Bagi mereka yang sudah mampu mengubah kemarahan menjadi pemaafan, tidak akan melawan secara frontal sebagai balas dendam. Masih banyak perilaku yang inginnya didengarkan, tetap tidak sudi mendengarkan. Kapankah kita terbebas dari cengkeraman emosi negatif ini ?
Celakanya, di dunia nyata perilaku memaafkan itu dinilai sebagai kelemahan. Memaafkan itu membiarkan luka diri tetap menganga.

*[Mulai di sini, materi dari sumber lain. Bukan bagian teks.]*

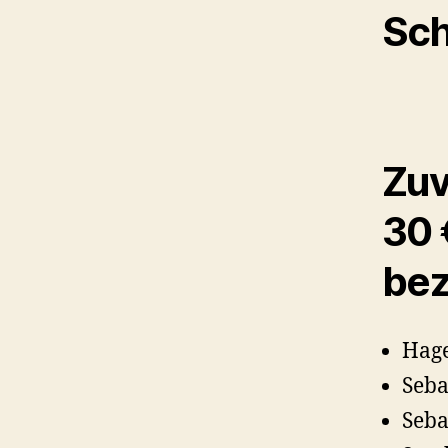
Sch
Zuv
30 
bez
Hage
Seba
Seba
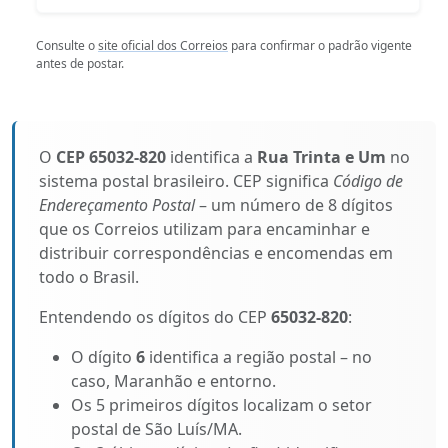
Consulte o
site oficial dos Correios
para confirmar o padrão vigente
antes de postar.
O
CEP 65032-820
identifica a
Rua Trinta e Um
no
sistema postal brasileiro. CEP significa
Código de
Endereçamento Postal
– um número de 8 dígitos
que os Correios utilizam para encaminhar e
distribuir correspondências e encomendas em
todo o Brasil.
Entendendo os dígitos do CEP
65032-820
:
O dígito
6
identifica a região postal – no
caso, Maranhão e entorno.
Os 5 primeiros dígitos localizam o setor
postal de São Luís/MA.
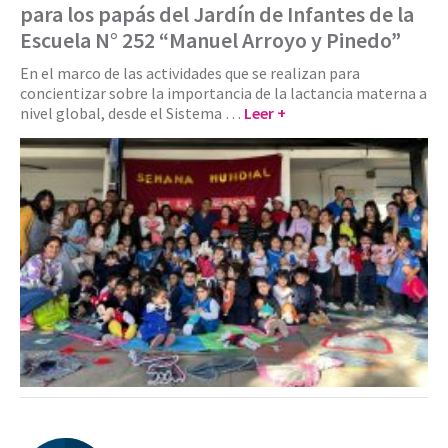
para los papás del Jardín de Infantes de la
Escuela N° 252 “Manuel Arroyo y Pinedo”
En el marco de las actividades que se realizan para
concientizar sobre la importancia de la lactancia materna a
nivel global, desde el Sistema …
Leer +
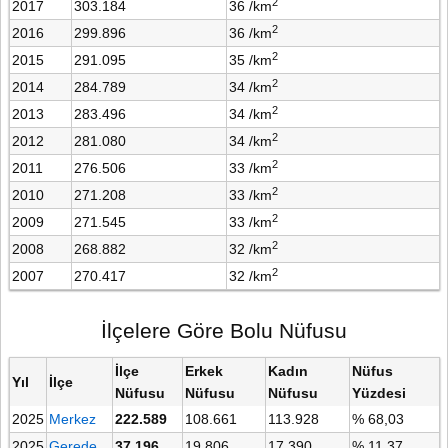
2
2017
303.184
36 /km
2
2016
299.896
36 /km
2
2015
291.095
35 /km
2
2014
284.789
34 /km
2
2013
283.496
34 /km
2
2012
281.080
34 /km
2
2011
276.506
33 /km
2
2010
271.208
33 /km
2
2009
271.545
33 /km
2
2008
268.882
32 /km
2
2007
270.417
32 /km
İlçelere Göre Bolu Nüfusu
İlçe
Erkek
Kadın
Nüfus
Yıl
İlçe
Nüfusu
Nüfusu
Nüfusu
Yüzdesi
2025
Merkez
222.589
108.661
113.928
% 68,03
2025
Gerede
37.196
19.806
17.390
% 11,37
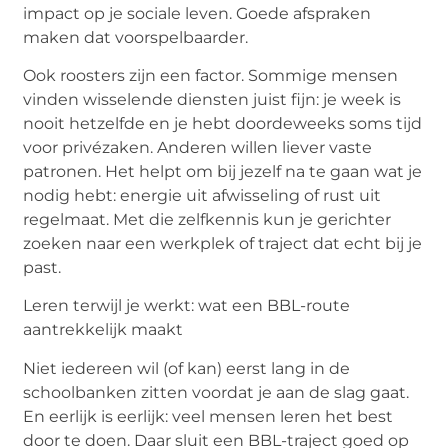
impact op je sociale leven. Goede afspraken
maken dat voorspelbaarder.
Ook roosters zijn een factor. Sommige mensen
vinden wisselende diensten juist fijn: je week is
nooit hetzelfde en je hebt doordeweeks soms tijd
voor privézaken. Anderen willen liever vaste
patronen. Het helpt om bij jezelf na te gaan wat je
nodig hebt: energie uit afwisseling of rust uit
regelmaat. Met die zelfkennis kun je gerichter
zoeken naar een werkplek of traject dat echt bij je
past.
Leren terwijl je werkt: wat een BBL-route
aantrekkelijk maakt
Niet iedereen wil (of kan) eerst lang in de
schoolbanken zitten voordat je aan de slag gaat.
En eerlijk is eerlijk: veel mensen leren het best
door te doen. Daar sluit een BBL-traject goed op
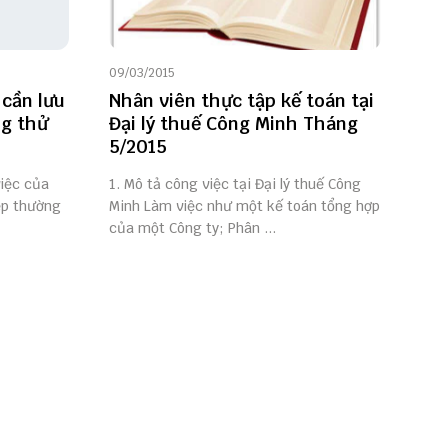
09/03/2015
 cần lưu
Nhân viên thực tập kế toán tại
ng thử
Đại lý thuế Công Minh Tháng
5/2015
việc của
1. Mô tả công việc tại Đại lý thuế Công
ệp thường
Minh Làm việc như một kế toán tổng hợp
của một Công ty; Phân ...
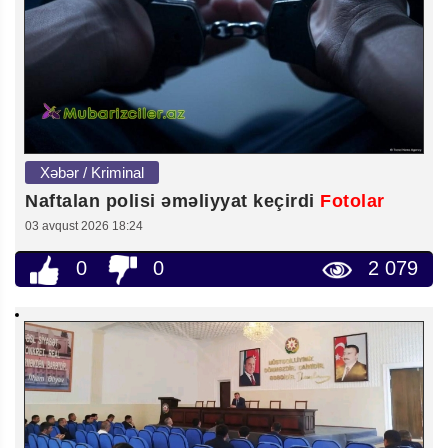
Xəbər / Kriminal
Naftalan polisi əməliyyat keçirdi
Fotolar
03 avqust 2026 18:24
0
0
2 079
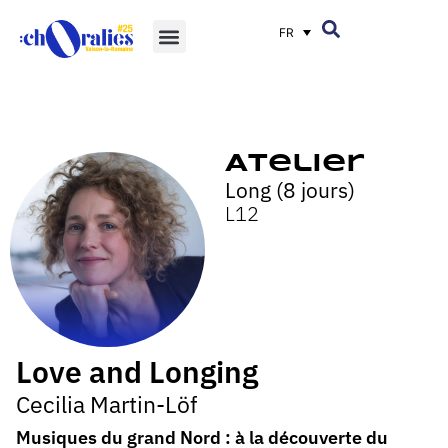
FR
Atelier
Long (8 jours)
L12
Love and Longing
Cecilia Martin-Löf
Musiques du grand Nord : à la découverte du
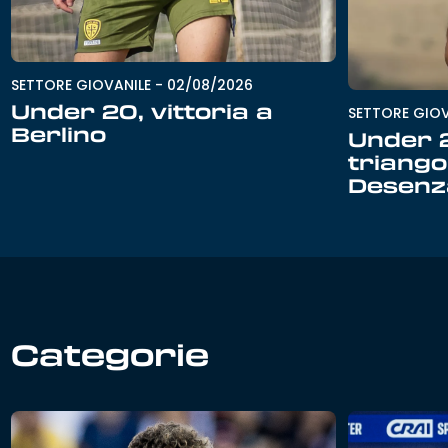
SETTORE GIOVANILE
-
02/08/2026
Under 20, vittoria a
SETTORE GIOV
Berlino
Under 
triango
Desenz
Categorie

Memaafkan, juga diartikan sebagai tindakan untuk melupakan dosa orang lain. Padahal, para pembenci dan pendengki itu biasanya pengkuh tidak mau berubah. Seolah makin berkibar, jika bertambah banyak penderita yang tertusuk ucapannya seperti orang bar-bar.
Bahkan gestur pembenci pun sudah kelihatan nyata, walau tidak berkata-kata. Terlihat sinis, sinis sekali.
Jangan dikira, proses pemaafan itu seperti halal bihalal. Haha hehe, mengucap maaf lahir batin, tetapi tipis sekali maknanya.
Pemaaf itu tidak tergantung postur tubuh. Misal, semakin kekar tambah bersabar. Entah kekar, entah ceking, para pemaaf itu pasti punya kemampuan lebih secara spiritual, mental, emosional, dan kekuatan phisik.
Menjadi insan perasa ada tidak enaknya. Sedikit-sedikit tersinggung. Tersinggung kok sedikit-sedikit.